The ALJ ruled in favor of the FTC that the hospital merger is anticompetitive and order EHN to divest a hospital within 180 days of the order. Both the FTC and EHN have appealed the decision to the full Commission. EHN is appealing the entire decision and the FTC is appealing the portion of the decision that applies to Count II. If the FTC wins at the Commission, EHN will more than likely appeal the decision to the Seventh Circuit for its review. This process would take about a year or so.
It is important to understand that this decision only provides the FTC with a temporary win. This decision will be reviewed by the full Commission and the Commission will provide more guidance on how to evaluate hospital mergers. In addition to the Commission’s opinion, there is a strong chance that the Seventh Circuit will review this decision as well. More will be learned from these future decisions. That being said, the FTC can enjoy this initial victory.

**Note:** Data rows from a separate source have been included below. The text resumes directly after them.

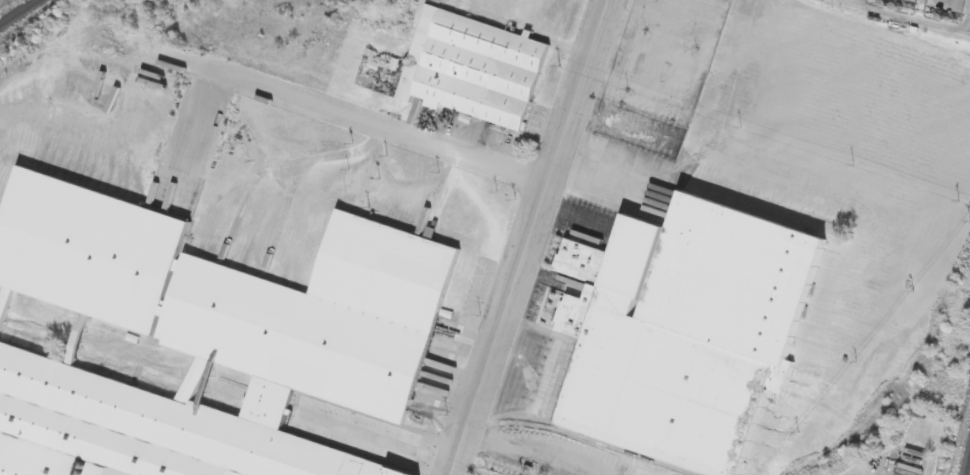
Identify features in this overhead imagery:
building: (932, 6)
railway: (22, 15)
building: (473, 67)
road: (358, 120)
road: (526, 237)
building: (212, 332)
building: (684, 332)
railway: (203, 386)
railway: (968, 467)

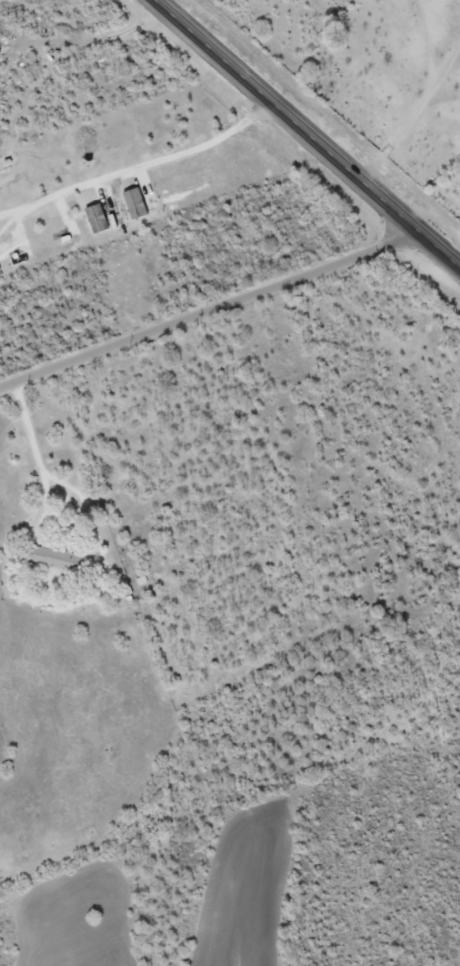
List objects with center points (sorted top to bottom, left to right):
railway: (348, 99)
road: (414, 115)
road: (310, 130)
road: (212, 310)
building: (52, 560)

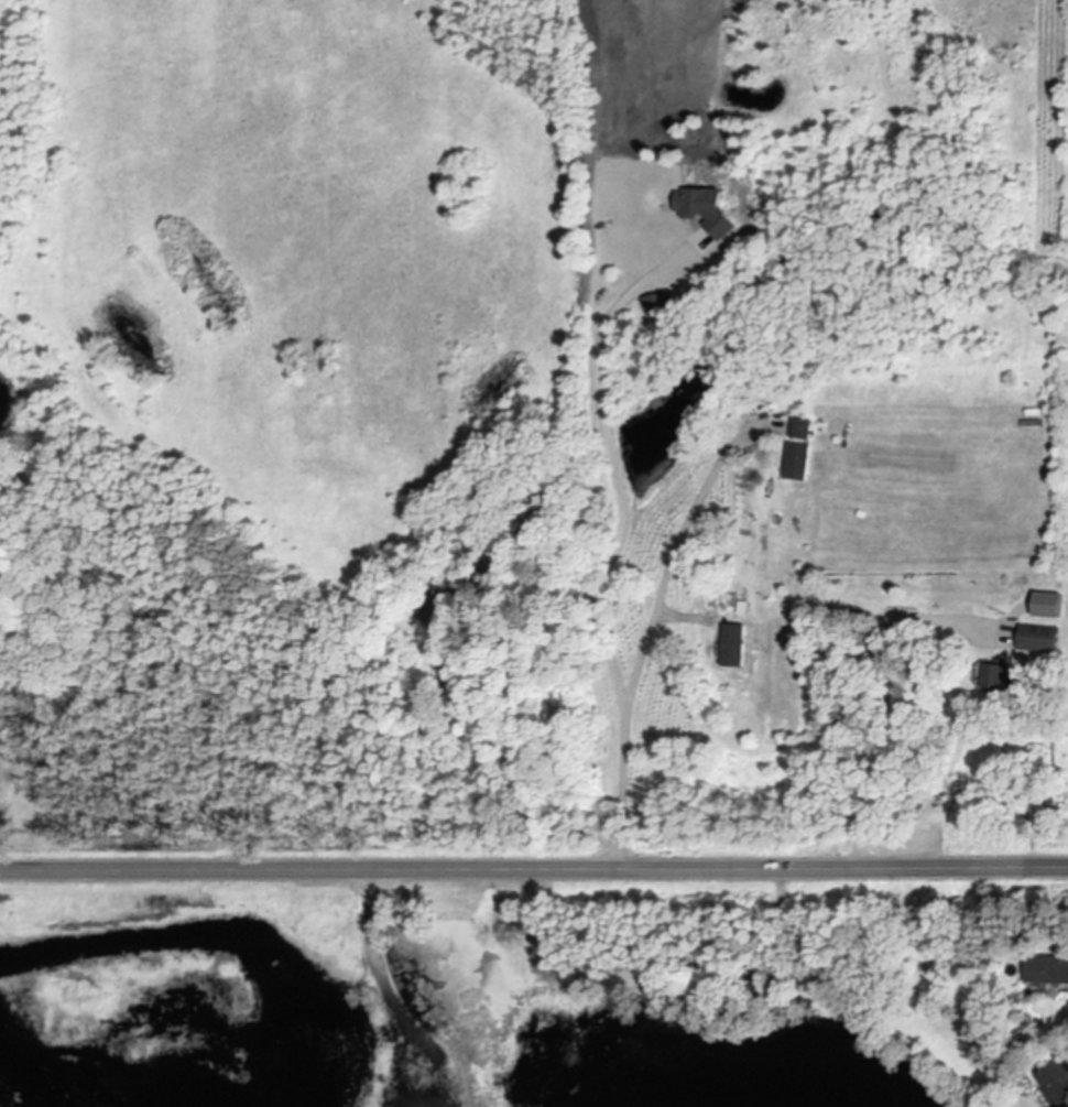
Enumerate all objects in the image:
building: (711, 211)
building: (660, 305)
building: (802, 430)
building: (800, 464)
building: (1053, 607)
road: (649, 634)
building: (1042, 640)
building: (735, 647)
building: (1006, 678)
road: (879, 704)
road: (534, 868)
building: (1050, 972)
road: (402, 1048)
building: (1058, 1085)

Recently merged hospital systems and those that will merge in the future should keep the following practical considerations in mind. First, the FTC will continue to be very selective about which future hospital mergers or consummated mergers to challenge whether it eventually wins the Evanston case or not. Second, a merged hospital system cannot assume that the FTC will not investigate a consummated deal. Indeed, the FTC will conduct an analysis of hospital mergers after the fact to determine whether an investigation should be opened and whether a challenge is necessary. A challenge is more likely if there are two hospital systems or less in a specific geographic area. As in the ENH-Highland Park case, the relevant geographic and product markets will remain hot issues for dispute. Third, the FTC learns about problematic hospital mergers by monitoring local news articles and customer complaints. Therefore, post merger price increases to managed care organizations should not be substantially greater than those that have taken place historically. If merged hospitals abnormally increase prices to these payers, they will likely complain to the FTC, which could cause a lengthy and burdensome investigation and possibly a forced divestiture of a hospital. This means that health care providers should be less aggressive in seeking rate increases. To the extent price increases are necessary to pay for substantial improvements that lead to higher quality of care, the hospital systems should document this claim because the onus may be on the hospital systems to prove it. Fourth, merged hospital systems should integrate and realize bona fide and actual efficiencies as the FTC is less likely to break up hospital operations that are truly integrated and achieving real efficiencies.